*Records for the exercise:*
......

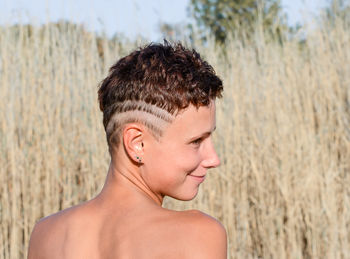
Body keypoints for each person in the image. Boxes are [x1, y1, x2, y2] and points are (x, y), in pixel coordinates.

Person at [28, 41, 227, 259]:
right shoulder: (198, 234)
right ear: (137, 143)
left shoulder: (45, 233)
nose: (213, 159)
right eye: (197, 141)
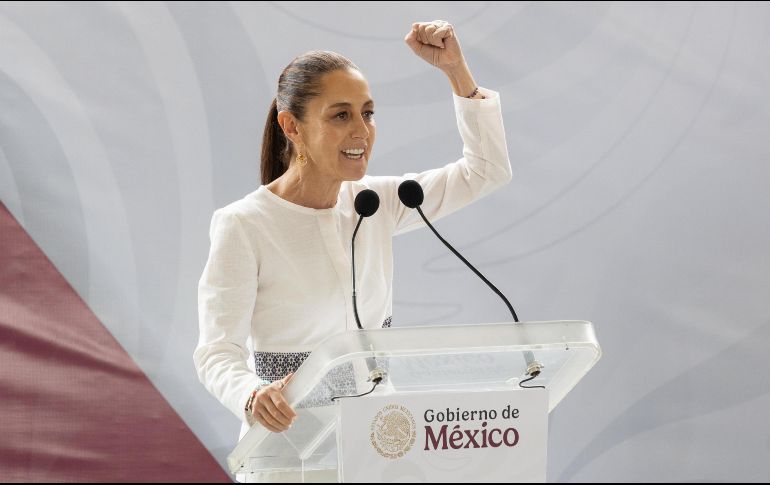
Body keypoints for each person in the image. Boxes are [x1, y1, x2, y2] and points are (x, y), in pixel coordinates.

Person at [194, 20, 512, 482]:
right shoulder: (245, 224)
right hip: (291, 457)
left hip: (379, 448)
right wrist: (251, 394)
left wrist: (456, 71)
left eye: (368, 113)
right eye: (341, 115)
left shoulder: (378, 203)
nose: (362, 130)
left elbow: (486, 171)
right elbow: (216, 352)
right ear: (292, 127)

......

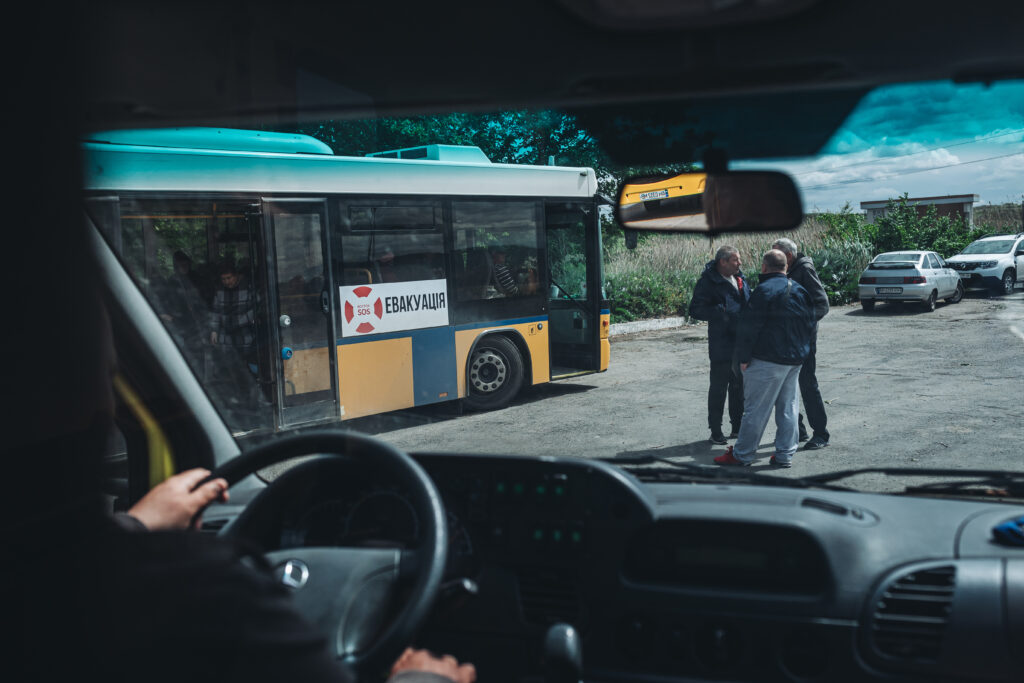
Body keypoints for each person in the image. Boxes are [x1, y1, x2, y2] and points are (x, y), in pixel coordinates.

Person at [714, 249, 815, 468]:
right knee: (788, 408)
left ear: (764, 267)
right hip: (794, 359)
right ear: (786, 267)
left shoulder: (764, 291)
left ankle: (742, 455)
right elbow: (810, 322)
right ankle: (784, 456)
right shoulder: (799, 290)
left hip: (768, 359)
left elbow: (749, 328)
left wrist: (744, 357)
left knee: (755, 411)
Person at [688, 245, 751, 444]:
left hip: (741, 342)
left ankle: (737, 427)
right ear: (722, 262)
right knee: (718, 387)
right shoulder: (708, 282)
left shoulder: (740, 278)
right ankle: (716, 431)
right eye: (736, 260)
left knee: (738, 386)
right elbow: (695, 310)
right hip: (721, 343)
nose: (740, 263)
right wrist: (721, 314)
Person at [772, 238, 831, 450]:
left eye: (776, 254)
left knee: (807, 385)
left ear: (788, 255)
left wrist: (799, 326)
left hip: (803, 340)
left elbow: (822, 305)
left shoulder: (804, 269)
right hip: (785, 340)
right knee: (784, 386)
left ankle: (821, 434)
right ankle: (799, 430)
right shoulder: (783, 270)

......

*Problem statement:* A clean copy is needed of the lines in the listing above from the one with "nose: (213, 159)" through the one with "right ear: (292, 127)", exact in every word and free of pictures.

*Answer area:*
nose: (213, 159)
right eye: (197, 141)
Body keypoints for each person in the image. Boxes are [x1, y1, x2, y2] and points are (x, y), in pixel coordinates.

Person at [194, 20, 512, 482]:
right shoulder: (245, 224)
right hip: (291, 457)
left hip: (379, 448)
right wrist: (251, 394)
left wrist: (456, 71)
left eye: (368, 113)
right eye: (341, 115)
left shoulder: (378, 203)
nose: (362, 130)
left elbow: (486, 171)
right elbow: (216, 352)
right ear: (292, 127)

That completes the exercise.